TOP ANSWERS (AS SELECTED BY MODERATOR):
The following top answers have been selected by a moderator from hundreds of responses to the original question.
"Do not dismiss it overall just because it happened before. She needs justice, even if it can just be yelling at him. For them to say keep it quiet is horrifying. As disgusting as that is, I hope that’s all that was done, poor baby. I would offer her therapy. Some safe place she can speak to an unbiased professional who can maintain a proper appearance as she gets it all off her chest. I know you would want to know, and you can try speaking to her, but you may lose your shit hearing some of it. At the least, find out if he needs to be reported (I’m not sure if speech and butt slaps can be, especially if its been years)"

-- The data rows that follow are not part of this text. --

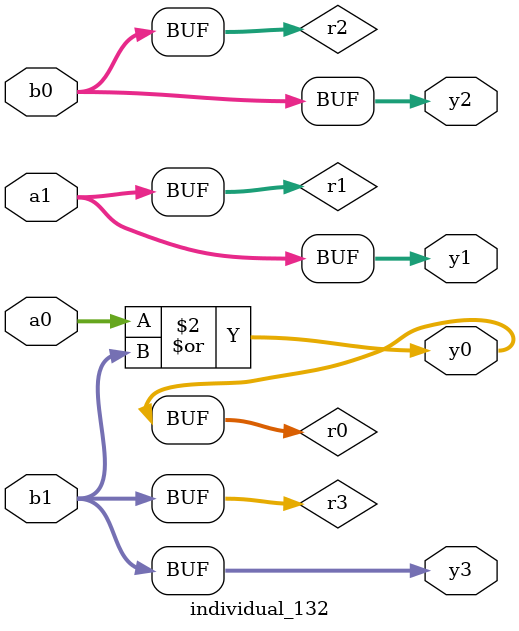
<source format=sv>
module individual_132(input logic [15:0] a1, input logic [15:0] a0, input logic [15:0] b1, input logic [15:0] b0, output logic [15:0] y3, output logic [15:0] y2, output logic [15:0] y1, output logic [15:0] y0);
logic [15:0] r0, r1, r2, r3; 
 always@(*) begin 
	 r0 = a0; r1 = a1; r2 = b0; r3 = b1; 
 	 r0  |=  b1 ;
 	 y3 = r3; y2 = r2; y1 = r1; y0 = r0; 
end
endmodule
</source>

"That’s literally sexual harassment!!! I would go to the authorities asap"
"No. It’s not wrong. It was inappropriate and not “normal”. It was unwanted sexual touching of a child. See a woman’s victim advocate or sexual assault advocate to find the best ways to help her."
"Definitely gotta talk through it. With her at least. Repressing things like that is not good for ones mental health. She needs to understand. I remember all the realizations I had once grown. Things were not normal, it was my norm at the time. I’m now a mother and see many things were wrong. Trying to heal and make sense of things later sucks!"
"Help HER get through it. You’d be surprised how much abuse you can go through for YEARS just going through it all in survival mode until one day you’re telling someone a story about your past and they call it ABUSE (which it is!) And suddenly your survival mode turns off and the lights come on and you start to really see all that you’ve been through… labeling it for what it was, validating her natural instincts that it was not appropriate behavior, and helping her get through it all will be extremely vital for her mental/emotional health and success in her future. Also, she doesn’t need to “forgive him” or keep him in her life…if he’s an abuser that title trumps “father”. I don’t believe in forcing people to maintain contact with their abusers."
"Nope I think it’s time u find out if something else happened n if so she can still go after him legally"
"This is more than just weird behavior. This is totally inappropriate sexual harassment and assault. If your daughter has made a point to bring it up and talk about how uncomfortable it made her, TALK ABOUT IT. Sometimes when you’re growing up you don’t realize how wrong things are until you’re an adult. I’d be shouting it from the rooftops if I were you. I just don’t understand why you didn’t stand up for your daughter and all of a sudden care? This man would be in jail or have a permanent injury if this happened to my daughter."
"If my husband smacked our daughters butt at that age we would have some serious problems. Absolutely disgusting!"
"How inappropriate and disgusting of the step mom and step sister to shut her down and make her feel like she couldn’t express her discomfort. They should’ve been the first to call him out after witnessing this. I’d be having it investigated for sure."
"That’s disgusting and wrong yes she should bring it up talk about it and hopefully now that she is a adult she never has to see this man again."